● PASSAGE SHOWN:
■ ■ ■ ■ ■

6. The size of spacers (25) as claimed in claim 5 is designed as per the required soap width.

7. The blade cleaning assembly (4) of the device as claimed in claim 2 consists of the pneumatic cylinders (3) drive a C-shaped frame (32) attached to it and two guiding pins (5) and linear bearings (6) are provided to guide C-shaped frame (32) and blade cleaning plates (31) are attached to the lower member (33) of C-shaped frame (32) wherein the number of blade cleaning plates (31) and the distance between them depends upon the distance between blades (26) and their numbers in blade assembly (2).

8. A Teflon flat (34) is attached on each Blade cleaning plate (31) as claimed in claim 7 for cleaning the blades (26).

9. Pusher (9) of the device as claimed in claim 1 having semi oval concave surface at the front face, to facilitate the proper pushing of oval and circular shaped soap bars without causing any damage to the soap material. It also consists of grooves made to provide passage for blades (26) and rubber strip (36) is attached to the front face of pusher (9) to avoid any damage to soap (12) while pushing.
, Description:FORM 2
THE PATENT ACT 1970
(39 OF 1970)
AND
The patent rules, 2003
COMPLETE SPECIFICATION
(See section 10: rule 13)

1. TITLE OF INVENTION
Automated glycerin soap cutting machine

2 APPLICANTS
Sr. No Name Nationality Address
1 Dr. Purushottam. Manoharpant. Ardhapurkar Indian S.B.I. Colony Shegaon, Dist.-Buldhana 444203
2 Mr. Dhiraj Subhash Pachpor Indian Shukla Lay out, Khamgaon, Dist.-Buldhana 444303

3. PREAMBLE TO THE DESCRIPTION

COMPLETE
Following specifications particularly describes the invention and the manner in which it is to be performed.

4. DESCRIPTION.

Technical field of invention:
Present invention in general relates to design and implement an automated glycerin soap cutting machine and in particular to develop a mechanism to enhance the productivity of glycerin soap production unit.

Prior art:
Productivity is an important parameter to measure the performance or efficiency of any plant. In India, there are many soap producing industries, which produces variety of soaps in different sizes and types. However, there are few companies which produce glycerin soaps. The production of glycerin soap is crucial, since it contains glycerin as a major ingredient, which makes it transparent. The presence of glycerin makes the processes such as cutting and handling of soaps complicated that gives rise to many defects such as edge damage, crosscuts, less surface finish, cutting marks on soap surface, as a result the percentage rejection in these units is relatively high, hence needs special purpose machines.

■ ■ ■ ■ ■

● DATA EXCERPTS:
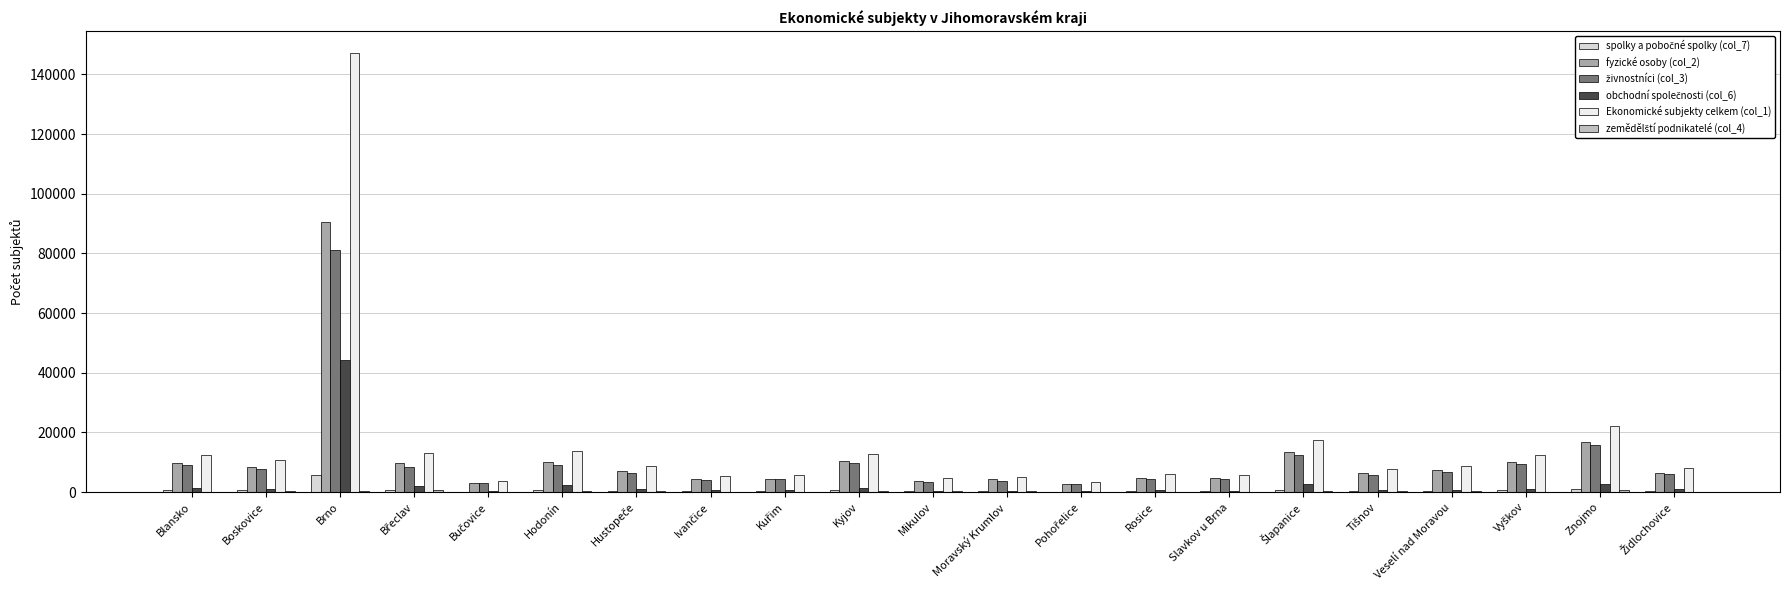

Rank the categories by obchodní společnosti (col_6) value from highest to lowest.

Brno, Znojmo, Šlapanice, Hodonín, Břeclav, Blansko, Kyjov, Vyškov, Boskovice, Židlochovice, Hustopeče, Veselí nad Moravou, Kuřim, Tišnov, Rosice, Ivančice, Mikulov, Slavkov u Brna, Moravský Krumlov, Pohořelice, Bučovice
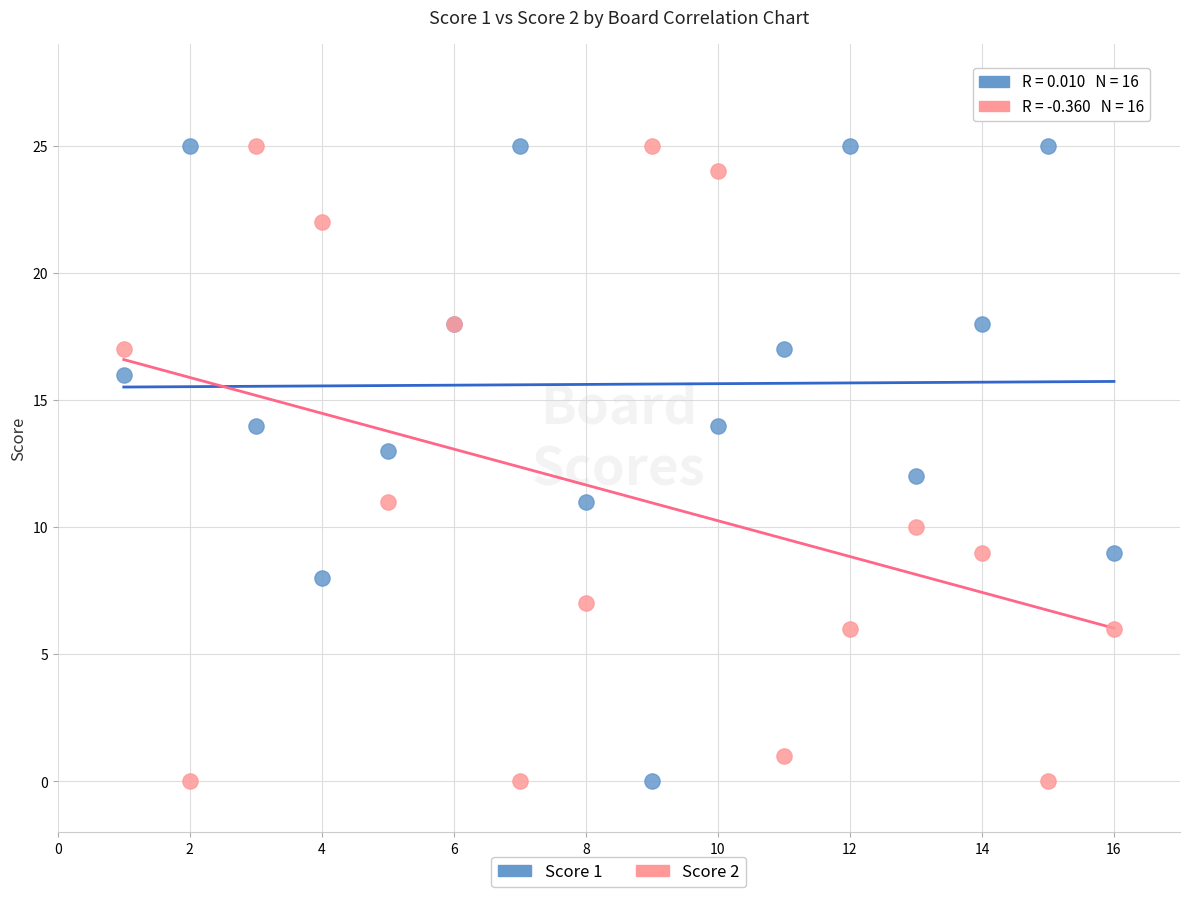

What is the X range (max minus min) for the scatter plot?

15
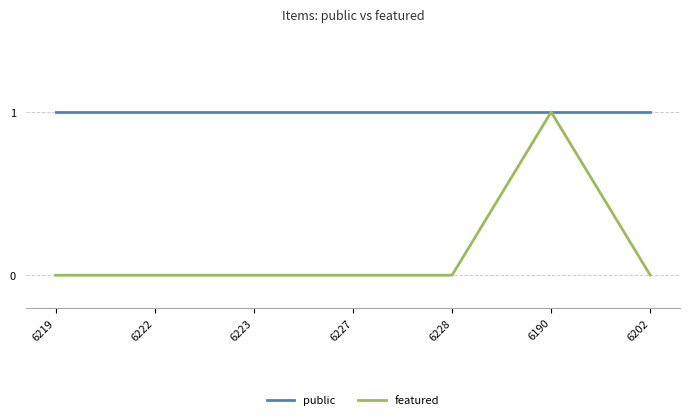

Is this an area chart (filled region under the line)?

No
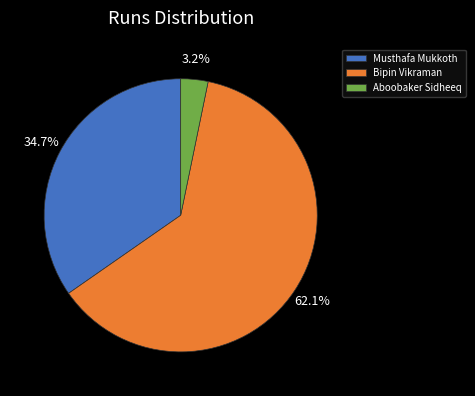

Count the number of slices in the pie.

3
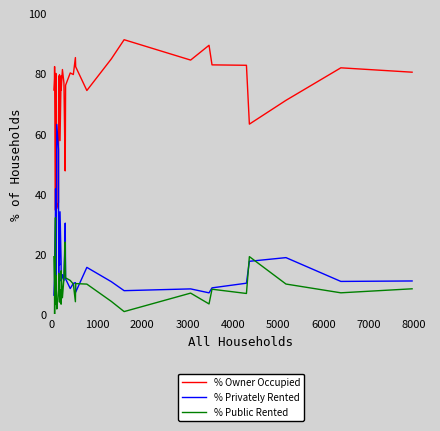

Reading left to right, transcribe all the data shown in this chart.

% Owner Occupied: 74.5	78.3	82.3	34.6	48.8	70.1	69.7	78.7	80.0	77.4	71.0	35.1	37.2	79.1	66.2	79.5	57.7	79.1	74.4	81.3	76.9	47.6	48.8	76.1	80.2	79.6	85.2	82.2	74.3	84.8	91.2	84.4	89.3	82.8	82.7	63.2	71.1	81.8	80.4
% Privately Rented: 6.4	11.7	17.7	33.3	41.7	26.4	27.0	15.7	11.1	9.7	24.0	63.1	54.7	8.5	20.1	16.4	34.1	17.5	11.1	13.2	11.2	28.4	30.3	11.8	8.6	10.3	10.5	7.4	15.6	10.9	7.9	8.5	7.2	8.8	10.4	17.6	18.9	10.9	11.1
% Public Rented: 19.1	10.0	0.0	32.1	9.5	3.5	3.4	5.6	8.9	12.9	5.0	1.8	8.1	12.4	13.6	4.1	8.2	3.4	14.5	5.5	11.9	24.0	20.9	12.1	11.3	10.1	4.2	10.2	10.1	4.3	0.9	7.1	3.5	8.4	7.0	19.2	10.1	7.2	8.5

■ ■ ■ ■ ■

● PROBLEM DETAILS: Proceed with the glycerin soap cutting machine specification, writing on from the final sentence of its prior-art section. The entries are not required for this work.

● OUTPUT OF THE TASK:
Machine of this type has been disclosed in patent no. 164400 granted on June 15, 1875 in the name of Charles F. Sieber at United States Patent office. Such machines are having fixed cutter-frame provided with a series of adjustable cross-wires and inter mediate cutting -frame sliding vertically in grooved ways on the fixed cutting-frame. Due to the use of wires and two frames for cutting such machines deals with the problem of regular tightening of wires, breaking of wires and uneven shapes of cut soaps because of loose wires. The loosening of wires also may results into crosscuts, weight and size variations among the cut pieces and also cutting marks on the cut surface.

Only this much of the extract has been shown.